### WORK REQUEST
Render every line of text in the data below as a numbered list, leaving out any blank lines.

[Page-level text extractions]
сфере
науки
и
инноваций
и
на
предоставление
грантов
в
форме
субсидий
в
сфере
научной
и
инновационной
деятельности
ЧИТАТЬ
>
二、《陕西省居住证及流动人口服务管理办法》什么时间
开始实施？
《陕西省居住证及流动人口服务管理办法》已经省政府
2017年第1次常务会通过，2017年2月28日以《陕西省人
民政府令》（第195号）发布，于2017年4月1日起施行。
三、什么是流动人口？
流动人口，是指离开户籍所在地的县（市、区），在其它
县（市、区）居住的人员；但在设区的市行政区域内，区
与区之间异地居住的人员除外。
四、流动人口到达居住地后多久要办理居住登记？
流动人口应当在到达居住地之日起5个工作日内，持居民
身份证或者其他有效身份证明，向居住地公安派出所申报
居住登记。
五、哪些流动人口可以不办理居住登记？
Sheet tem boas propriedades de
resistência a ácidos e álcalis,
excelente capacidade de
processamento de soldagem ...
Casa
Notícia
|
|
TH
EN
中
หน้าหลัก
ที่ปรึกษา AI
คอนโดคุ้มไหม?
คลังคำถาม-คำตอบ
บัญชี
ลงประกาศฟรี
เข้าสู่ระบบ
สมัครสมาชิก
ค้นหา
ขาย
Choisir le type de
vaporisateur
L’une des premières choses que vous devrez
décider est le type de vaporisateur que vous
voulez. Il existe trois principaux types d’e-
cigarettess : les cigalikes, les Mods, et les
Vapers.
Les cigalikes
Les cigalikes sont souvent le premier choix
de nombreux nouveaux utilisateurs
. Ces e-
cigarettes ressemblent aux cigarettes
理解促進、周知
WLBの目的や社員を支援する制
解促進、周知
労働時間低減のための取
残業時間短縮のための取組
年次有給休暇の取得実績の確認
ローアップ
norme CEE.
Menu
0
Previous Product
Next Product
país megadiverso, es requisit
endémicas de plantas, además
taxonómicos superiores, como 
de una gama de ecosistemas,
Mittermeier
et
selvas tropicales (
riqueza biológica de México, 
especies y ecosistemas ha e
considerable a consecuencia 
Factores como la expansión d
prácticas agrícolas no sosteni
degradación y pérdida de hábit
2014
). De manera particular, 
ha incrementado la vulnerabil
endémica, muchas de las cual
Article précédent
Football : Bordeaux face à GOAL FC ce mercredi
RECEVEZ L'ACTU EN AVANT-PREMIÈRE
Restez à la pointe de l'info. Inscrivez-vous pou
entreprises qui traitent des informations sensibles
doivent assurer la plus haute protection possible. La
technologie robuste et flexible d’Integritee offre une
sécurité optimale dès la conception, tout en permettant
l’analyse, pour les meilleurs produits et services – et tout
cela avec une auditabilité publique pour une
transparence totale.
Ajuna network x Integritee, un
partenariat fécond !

### SOLUTION TO THE EXERCISE
1. сфере
2. науки
3. и
4. инноваций
5. и
6. на
7. предоставление
8. грантов
9. в
10. форме
11. субсидий
12. в
13. сфере
14. научной
15. и
16. инновационной
17. деятельности
18. ЧИТАТЬ
19. >
20. 二、《陕西省居住证及流动人口服务管理办法》什么时间
21. 开始实施？
22. 《陕西省居住证及流动人口服务管理办法》已经省政府
23. 2017年第1次常务会通过，2017年2月28日以《陕西省人
24. 民政府令》（第195号）发布，于2017年4月1日起施行。
25. 三、什么是流动人口？
26. 流动人口，是指离开户籍所在地的县（市、区），在其它
27. 县（市、区）居住的人员；但在设区的市行政区域内，区
28. 与区之间异地居住的人员除外。
29. 四、流动人口到达居住地后多久要办理居住登记？
30. 流动人口应当在到达居住地之日起5个工作日内，持居民
31. 身份证或者其他有效身份证明，向居住地公安派出所申报
32. 居住登记。
33. 五、哪些流动人口可以不办理居住登记？
34. Sheet tem boas propriedades de
35. resistência a ácidos e álcalis,
36. excelente capacidade de
37. processamento de soldagem ...
38. Casa
39. Notícia
40. |
41. |
42. TH
43. EN
44. 中
45. หน้าหลัก
46. ที่ปรึกษา AI
47. คอนโดคุ้มไหม?
48. คลังคำถาม-คำตอบ
49. บัญชี
50. ลงประกาศฟรี
51. เข้าสู่ระบบ
52. สมัครสมาชิก
53. ค้นหา
54. ขาย
55. Choisir le type de
56. vaporisateur
57. L’une des premières choses que vous devrez
58. décider est le type de vaporisateur que vous
59. voulez. Il existe trois principaux types d’e-
60. cigarettess : les cigalikes, les Mods, et les
61. Vapers.
62. Les cigalikes
63. Les cigalikes sont souvent le premier choix
64. de nombreux nouveaux utilisateurs
65. . Ces e-
66. cigarettes ressemblent aux cigarettes
67. 理解促進、周知
68. WLBの目的や社員を支援する制
69. 解促進、周知
70. 労働時間低減のための取
71. 残業時間短縮のための取組
72. 年次有給休暇の取得実績の確認
73. ローアップ
74. norme CEE.
75. Menu
76. 0
77. Previous Product
78. Next Product
79. país megadiverso, es requisit
80. endémicas de plantas, además
81. taxonómicos superiores, como 
82. de una gama de ecosistemas,
83. Mittermeier
84. et
85. selvas tropicales (
86. riqueza biológica de México, 
87. especies y ecosistemas ha e
88. considerable a consecuencia 
89. Factores como la expansión d
90. prácticas agrícolas no sosteni
91. degradación y pérdida de hábit
92. 2014
93. ). De manera particular, 
94. ha incrementado la vulnerabil
95. endémica, muchas de las cual
96. Article précédent
97. Football : Bordeaux face à GOAL FC ce mercredi
98. RECEVEZ L'ACTU EN AVANT-PREMIÈRE
99. Restez à la pointe de l'info. Inscrivez-vous pou
100. entreprises qui traitent des informations sensibles
101. doivent assurer la plus haute protection possible. La
102. technologie robuste et flexible d’Integritee offre une
103. sécurité optimale dès la conception, tout en permettant
104. l’analyse, pour les meilleurs produits et services – et tout
105. cela avec une auditabilité publique pour une
106. transparence totale.
107. Ajuna network x Integritee, un
108. partenariat fécond !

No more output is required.